Even if we weren't already expecting a plot twist over Kraal, Uhura is given a line to tip us off that one's incoming. And the way it's delivered is effectively handled, suddenly fixing on a clue which has been hiding in plain slight just as we've been looking elsewhere.

Yet it's this twist which truly scuppers the film. It turns out... I said there'd be plot spoilers, didn't I?... it turns out Kraal was himself a Starfleet captain, who wound up marooned on a distant planet, became convinced he was dumped there and consequently got a little embittered. And okay, aliens in science fiction are never going to be truly alien. That would make them beyond imagining, and then no-one would be able to imagine them. They're always going to be our shadow selves in some form, us at our worst so our best can get in a fistfight with them.

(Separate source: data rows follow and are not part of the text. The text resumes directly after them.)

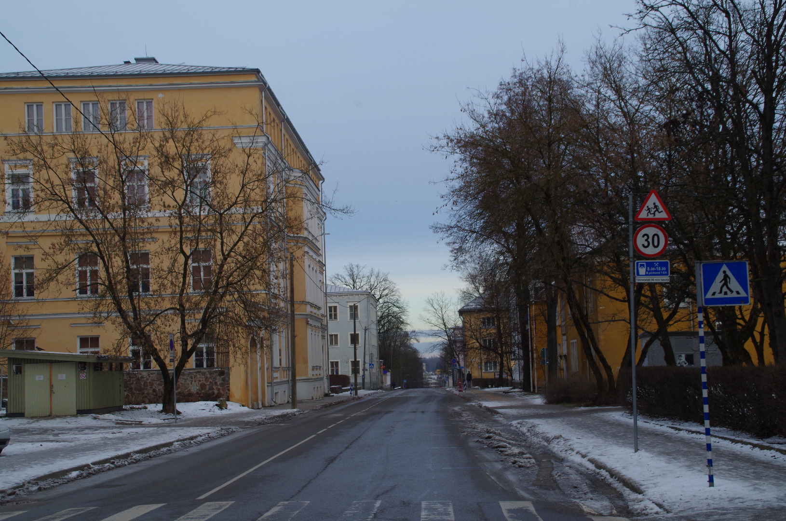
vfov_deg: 22.5
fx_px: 1307
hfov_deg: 33.5
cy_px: 260
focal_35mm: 60
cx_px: 393
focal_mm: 40
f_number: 11
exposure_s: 1/80
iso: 250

But there's a question of degree. Making them our literal shadow selves and no more turns them from disturbing shapes into mere reflections. It's taking those shadows and wringing the darkness from them, it robs them of any element of alienness. Historically as the Earth became delineated to the inch by spoilsport cartographers, the edge of the map was pushed further out and finally space became the place for the weird and inexplicable. This is more less what lies behind the rise of science fiction as a popular medium. It's where the strange can still be strange, where the unknown rears up at us. If you don't honour this then the science fiction becomes just a setting, a desktop background interchangeable with any other.

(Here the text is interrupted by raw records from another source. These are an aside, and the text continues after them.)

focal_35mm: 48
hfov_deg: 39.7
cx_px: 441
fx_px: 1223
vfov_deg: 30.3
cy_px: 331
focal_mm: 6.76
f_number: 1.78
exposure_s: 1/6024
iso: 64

And this fault line is blown wide open by the ending. In'Into Darkness' we returned to Earth for a final battle with a terrorist bad guy intent on blowing up stuff. And here... okay, it's the futuristic city of a space station, but that's pretty much the same thing. And it's worse than repetition, it's even worse than the nagging sense we never really went anywhere, it runs counter to the most basic premise of 'Star Trek' – the bit spelt out up front about boldly going. Significantly that fabled opening monologue is now relegated to the end of the film, like the franchise is permanently being thrown off course and trying to get back on track. This film should really be called 'Star Trek Back Again'.

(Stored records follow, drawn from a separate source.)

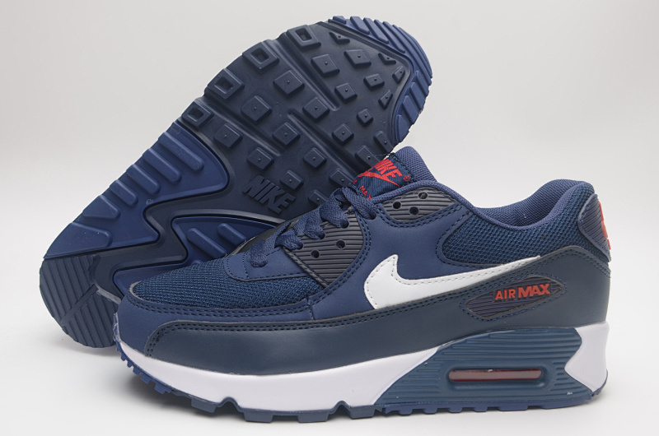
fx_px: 822
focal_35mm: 45
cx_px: 330
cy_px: 218
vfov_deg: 29.7
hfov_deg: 43.7
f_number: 8
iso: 100
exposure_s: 1/125
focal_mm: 30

Because Star Trek is inherently about frontiers not home bases. Roddenberry's well-known original pitch for the show was “Wagon Train to the Stars”. Starfleet can be referenced, but needs to be kept in the background of a story. Kirk should land on an alien planet like a Marshall bringing law to Dodge City, explorer and policemen simultaneously. In short, this film is not without it's moments. But it's reached the point where they made Star Trek so unlike itself, that even a non-fan like me thought of throwing in the towel.